Given \(k\)-mer sets \(A\) and \(B\), the MinHash algorithm provides an estimation of the Jaccard index:

\[j(A_s,B_s) = \frac {\lvert A_s \cap B_s \rvert} s\]

where \(A_s\) and \(B_s\) are subsets such that \(\lvert A_s \cup B_s \rvert\) is equal to the sketch size, \(s\), allowing for a known error bound as suggested by Broder [1]. This is done by using a merge-sort algorithm to find common values between the two sorted sketches and terminating when the total number of hashes seen reaches the sketch size (or all hashes in both sketches have been seen).

Mash distance formulation

For mutating a sequence with \(t\) total \(k\)-mers and a conserved \(k\)-mer count \(w\), an approximate mutation rate \(d\) can be estimated using a Poisson model of mutations occurring in \(k\)-mers, as suggested by Fan et al. [2]:

\[d = \frac {-1} k \ln \frac w t\]

In order to use a Jaccard estimate \(j\) between two \(k\)-mer sets of arbitrary sizes, the Jaccard estimate can be framed in terms of the conserved \(k\)-mer count \(w\) and the average set size \(n\):

\[j \approx \frac w {2n - w}\]

To substitute \(n\) for the total \(k\)-mer count \(t\) in the mutation estimation, this approximation can be reformulated as:

\[\frac w n \approx \frac {2j} {1 + j}\]

Substituting \(\frac w n\) for \(\frac w t\) thus yields the Mash distance:

\[\begin{split}D(k,j)=\Bigg\{\begin{split} &1&,\ j=0\\ &\frac {-1} k \ln \frac {2j} {1 + j}&,\ 0<j\le 1 \end{split}\end{split}\]

Assessing significance with p-values

Since MinHash distances are probabilistic estimates, it is important to consider the probability of seeing a given distance by chance. mash dist thus provides p-values with distance estimations. Lower p-values correspond to more confident distance estimations, and will often be rounded down to 0 due to floating point limits. If p-values are high (above, say, 0.01), the \(k\)-mer size is probably too small for the size of the genomes being compared.

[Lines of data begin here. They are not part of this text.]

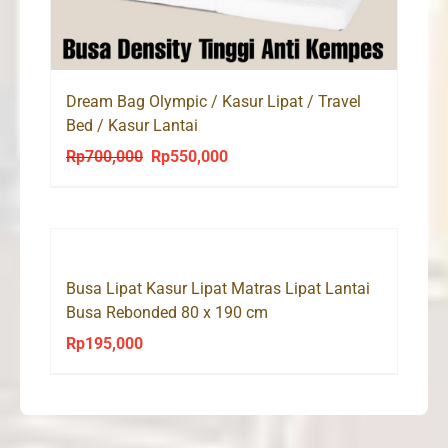
Dream Bag Olympic / Kasur Lipat / Travel
Bed / Kasur Lantai
Rp
700,000
Rp
550,000
Original
Current
price
price
was:
is:
Rp700,000.
Rp550,000.
Busa Lipat Kasur Lipat Matras Lipat Lantai
Busa Rebonded 80 x 190 cm
Rp
195,000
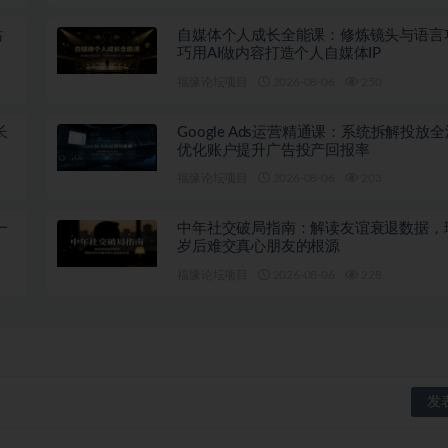
站
自媒体个人成长全能课：修炼镜头与语言
巧用AI做内容打造个人自媒体IP
福缘论坛项目
2026-08-06
250
长
Google Ads运营精通课：系统拆解投放
优化账户提升广告投产回报率
福缘论坛项目
2026-08-06
203
一
中年社交破局指南：解读友谊衰退数据，
岁后难交真心朋友的根源
福缘论坛项目
2026-08-06
228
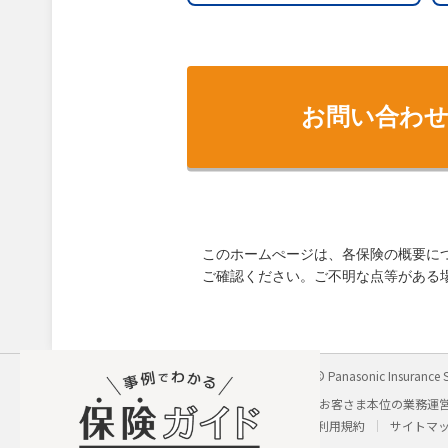
お問い合わ
このホームぺージは、各保険の概要に
ご確認ください。ご不明な点等がある
パナソニック保険サービス株式会社
Copyright © Panasonic Insurance S
会社概要
個人情報保護方針
勧誘方針
お客さま本位の業務運
採用に関するお問い合わせ
わたしの保険手帳利用規約
サイトマ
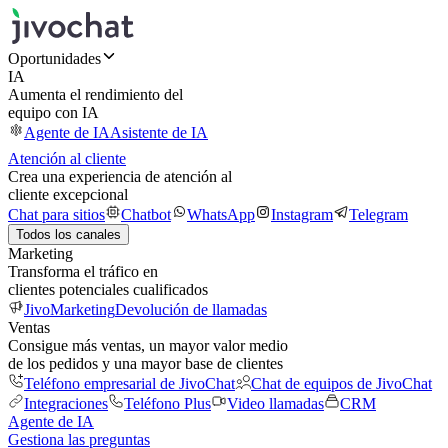
Oportunidades
IA
Aumenta el rendimiento del
equipo con IA
Agente de IA
Asistente de IA
Atención al cliente
Crea una experiencia de atención al
cliente excepcional
Chat para sitios
Chatbot
WhatsApp
Instagram
Telegram
Todos los canales
Marketing
Transforma el tráfico en
clientes potenciales cualificados
JivoMarketing
Devolución de llamadas
Ventas
Consigue más ventas, un mayor valor medio
de los pedidos y una mayor base de clientes
Teléfono empresarial de JivoChat
Chat de equipos de JivoChat
Integraciones
Teléfono Plus
Video llamadas
CRM
Agente de IA
Gestiona las preguntas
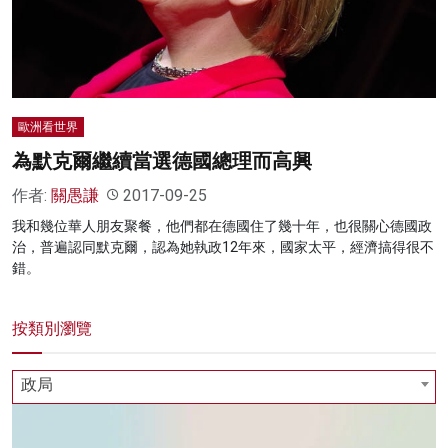
歐洲看世界
為默克爾繼續當選德國總理而高興
作者:
關愚謙
2017-09-25
我和幾位華人朋友聚餐，他們都在德國住了幾十年，也很關心德國政
治，普遍認同默克爾，認為她執政12年來，國家太平，經濟搞得很不
錯。
按類別瀏覽
政局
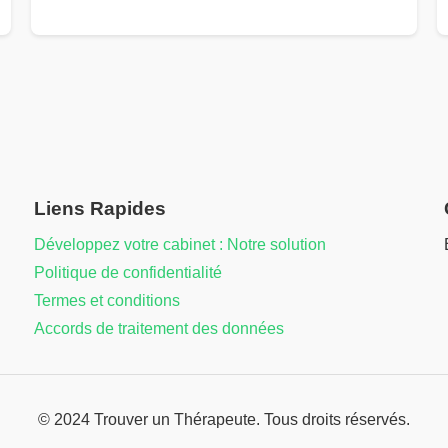
Liens Rapides
Développez votre cabinet : Notre solution
Politique de confidentialité
Termes et conditions
Accords de traitement des données
© 2024 Trouver un Thérapeute. Tous droits réservés.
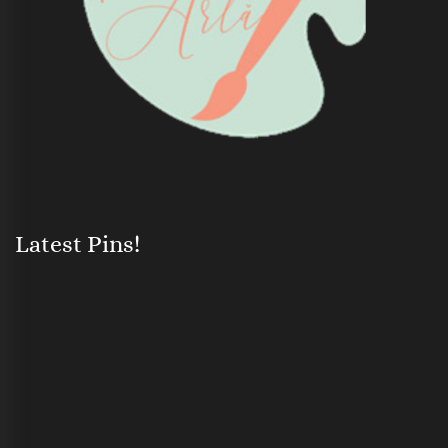
Latest Pins!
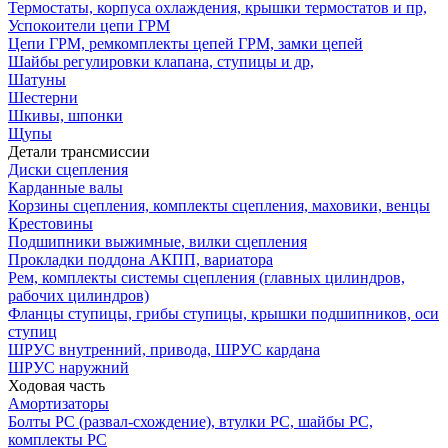
Термостаты, корпуса охлаждения, крышки термостатов и пр,
Успокоители цепи ГРМ
Цепи ГРМ, ремкомплекты цепей ГРМ, замки цепей
Шайбы регулировки клапана, ступицы и др,
Шатуны
Шестерни
Шкивы, шпонки
Щупы
Детали трансмиссии
Диски сцепления
Карданные валы
Корзины сцепления, комплекты сцепления, маховики, венцы
Крестовины
Подшипники выжимные, вилки сцепления
Прокладки поддона АКПП, вариатора
Рем, комплекты системы сцепления (главных цилиндров,
рабочих цилиндров)
Фланцы ступицы, грибы ступицы, крышки подшипников, оси
ступиц
ШРУС внутренний, привода, ШРУС кардана
ШРУС наружний
Ходовая часть
Амортизаторы
Болты РС (развал-схождение), втулки РС, шайбы РС,
комплекты РС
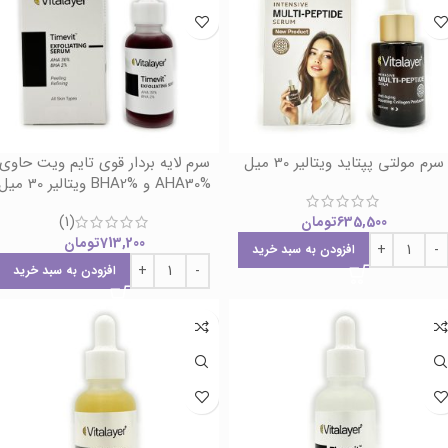
سرم مولتی پپتاید ویتالیر 30 میل
سرم لایه بردار قوی تایم ویت حاوی
AHA30% و BHA2% ویتالیر 30 میل
635,500
تومان
(1)
713,200
تومان
افزودن به سبد خرید
افزودن به سبد خرید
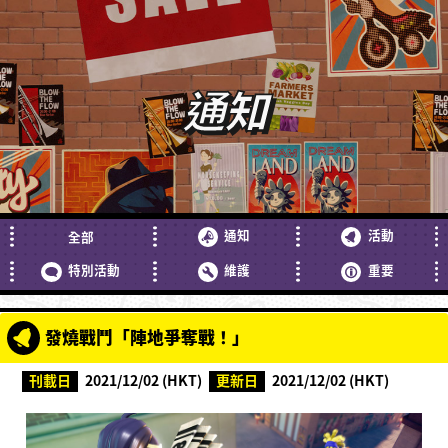
通知
通知
活動
全部
特別活動
維護
重要
發燒戰鬥「陣地爭奪戰！」
刊載日
2021/12/02 (HKT)
更新日
2021/12/02 (HKT)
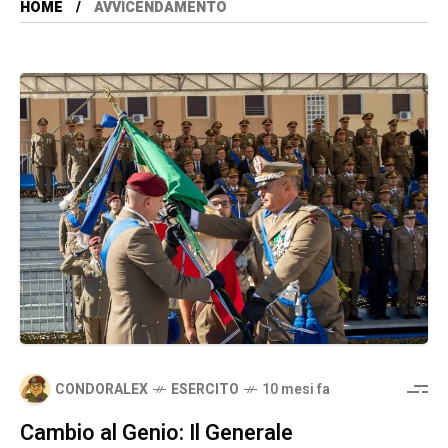
HOME
AVVICENDAMENTO
CONDORALEX
ESERCITO
10 mesi fa
Cambio al Genio: Il Generale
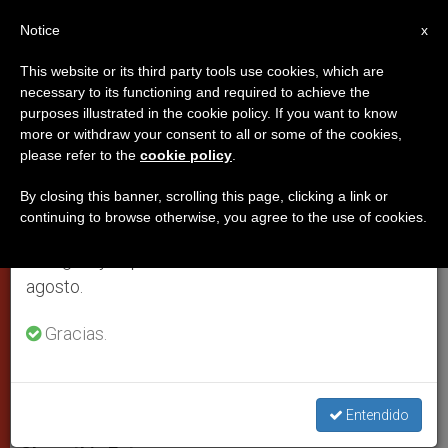
ES
Notice
×
x
Aviso importante
This website or its third party tools use cookies, which are
necessary to its functioning and required to achieve the
Del 27 de julio al 7 de agosto haremos la pausa
purposes illustrated in the cookie policy. If you want to know
La Santa Sede pide la
anual, aprovechando que en el periodo de verano
more or withdraw your consent to all or some of the cookies,
please refer to the
cookie policy
.
se generan menos informaciones y también el
cancelación de la deuda de Haití
consumo de las mismas disminuye.
By closing this banner, scrolling this page, clicking a link or
continuing to browse otherwise, you agree to the use of cookies.
Retomamos el trabajo ordinario de las ediciones
La delegación vaticana en la
en inglés y español de ZENIT el lunes 10 de
Conferencia para la reconstrucción del
agosto.
país
Gracias.
ABRIL 01, 2010 00:00
ZENIT STAFF
CIUDAD DEL
VATICANO
W
M
F
T
S
h
e
a
w
h
Entendido
a
s
c
i
a
t
s
e
t
r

When estimating the distance of genome 1 and genome 2 from sketches with the properties:

\(\Sigma\) := alphabet

\(k\) := \(k\)-mer size

\(l_1\) := length of genome 1

\(l_2\) := length of genome 2

\(s\) := sketch size

\(x\) := number of shared \(k\)-mers between sketches of size \(s\) of genome 1 and genome 2

…the chance of a \(k\)-mer appearing in random sequences of lengths \(l_1\) and \(l_2\) are estimated as:

\[ \begin{align}\begin{aligned}r_1 = 1-(1-\frac{1}{{\lvert\Sigma\rvert}^k})^{l_1} \approx \frac{l_1}{l_1+{\lvert\Sigma\rvert}^k}\\r_2 = 1-(1-\frac{1}{{\lvert\Sigma\rvert}^k})^{l_2} \approx \frac{l_2}{l_2+{\lvert\Sigma\rvert}^k}\end{aligned}\end{align} \]

The expected Jaccard index of the sketches of the random sequences is then:

\[j_r = \frac{r_1 r_2}{r_1 + r_2 - r_1 r_2}\]

…and the probability of observing at least \(x\) shared \(k\)-mers can be estimated with the tail of a cumulative binomial distribution:

\[p = 1 - \sum\limits_{i=0}^{x-1} \binom{s}{i} j_r^i (1-j_r)^{s-i}\]
[1]Broder, A.Z. On the resemblance and containment of documents. Compression and Complexity of Sequences 1997 - Proceedings, 21-29 (1998).
[2]Fan, H., Ives, A.R., Surget-Groba, Y. & Cannon, C.H. An assembly and alignment-free method of phylogeny reconstruction from next-generation sequencing data. BMC genomics 16, 522 (2015).